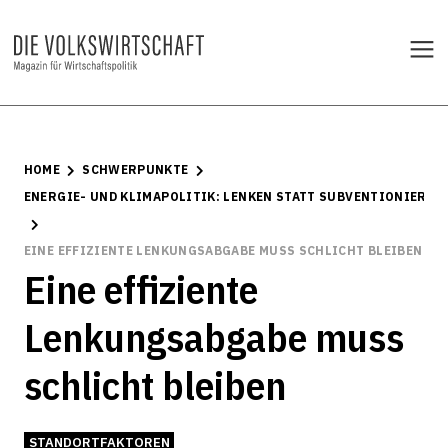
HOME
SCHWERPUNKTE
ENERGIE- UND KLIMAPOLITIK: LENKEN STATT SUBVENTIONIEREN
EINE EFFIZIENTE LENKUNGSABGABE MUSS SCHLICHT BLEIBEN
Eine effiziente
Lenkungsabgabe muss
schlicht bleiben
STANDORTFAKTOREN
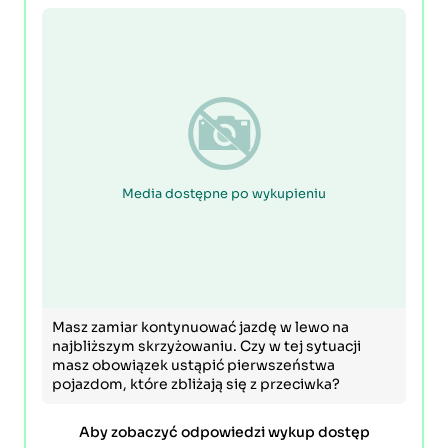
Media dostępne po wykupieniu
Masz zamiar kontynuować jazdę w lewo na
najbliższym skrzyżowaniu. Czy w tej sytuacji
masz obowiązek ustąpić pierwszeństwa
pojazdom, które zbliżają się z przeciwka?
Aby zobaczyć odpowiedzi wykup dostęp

==

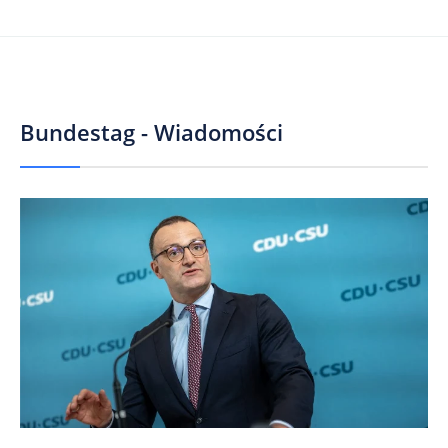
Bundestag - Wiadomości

==

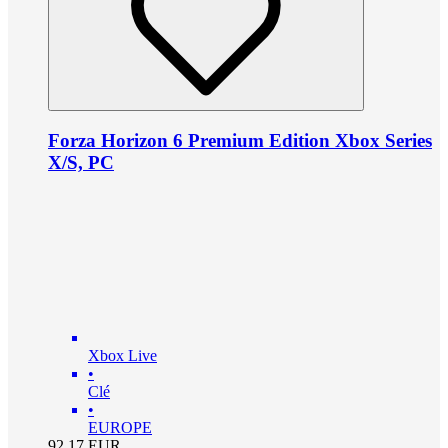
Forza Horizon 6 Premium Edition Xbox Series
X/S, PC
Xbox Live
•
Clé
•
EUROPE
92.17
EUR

◆ Assignment ◆
Copy from the entries above each line in which the string "Xbox" can be found.

◆ Task answer ◆
Forza Horizon 6 Premium Edition Xbox Series
Xbox Live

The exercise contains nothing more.